In this edition of HPB, Dasari and colleagues from Birmingham, UK, looked at outcomes of patients undergoing
liver resection for a 6 month period before and after implementing a structured ERAS programme. What they found
was that there was a reduction in post-operative complications but not in post-operative length of stay. Many ERAS
intervention studies have reported a reduction in length of stay or time to functional recovery and in this study the
authors attributed the lack of difference to age and comorbidity, but it may be they had already adopted practices
associated with enhanced recovery as part of their standard management but before implementation of a formal ERAS
programme. The reduction in complications is interesting because this pertained to a number of different complica-
tions with no obvious common thread.

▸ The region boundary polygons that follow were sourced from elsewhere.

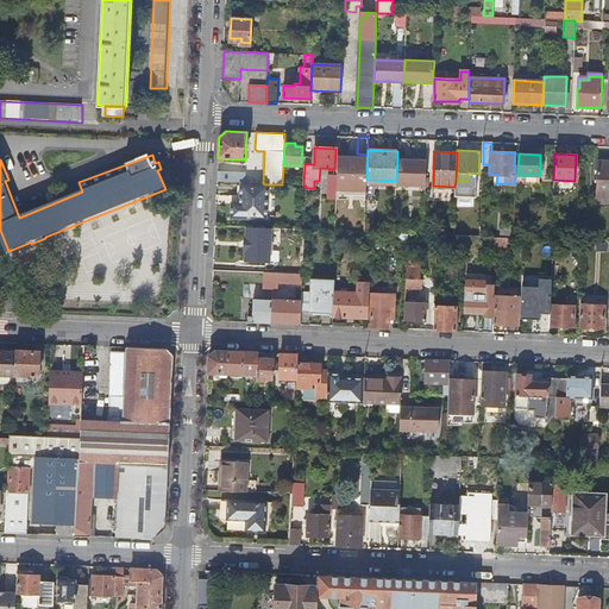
[(406,159),(397,158),(396,181),(396,184),(426,186),(426,161),(413,159),(406,159)]
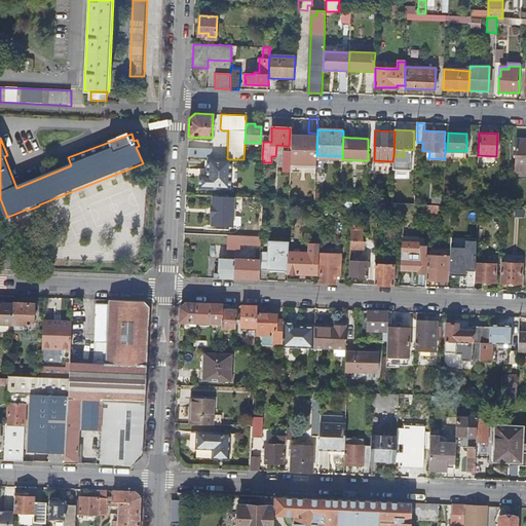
[(525,170),(525,140),(517,140),(516,164),(525,164),(525,170)]
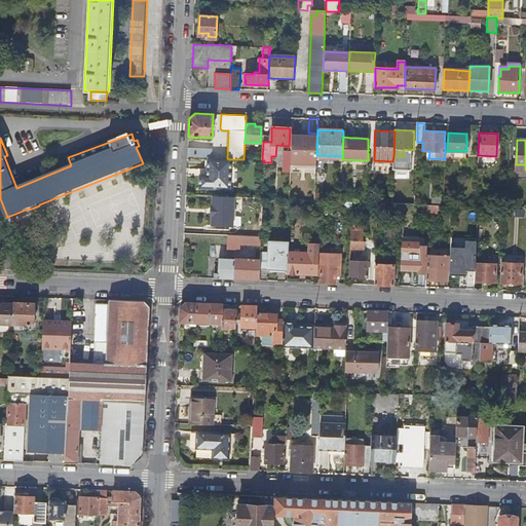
[(188,149),(188,157),(205,158),(205,149),(188,149)]
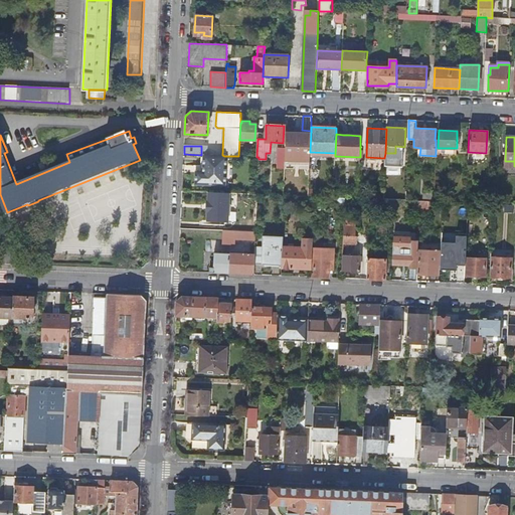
[(456,156),(457,148),(439,148),(439,155),(456,156)]
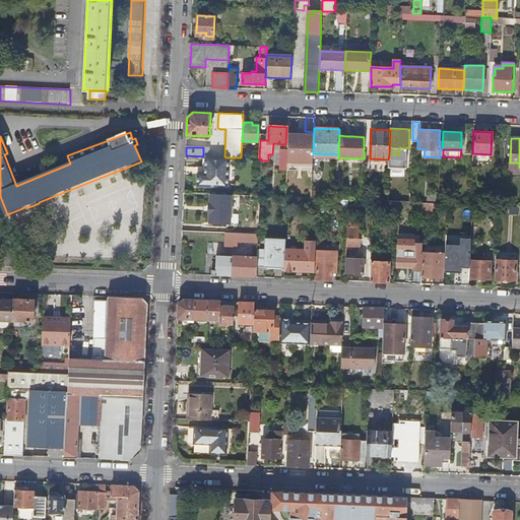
[(472,153),(472,163),(488,163),(491,160),(491,154),(472,153)]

This ﬁnding probably supports the notion that it is the complete package of
ERAS elements that contributes to improved outcome rather than one or two particular elements.
This study excluded certain groups of patients including those undergoing ALPPS, concomitant biliary or vascular resec-
tion and those undergoing living donation procedures. The ﬁrst two groups are understandable but a strong case can be
made for early mobilization and enhanced recovery of patients undergoing living liver donation, particularly if as in this
study, it is associated with lower complication rates.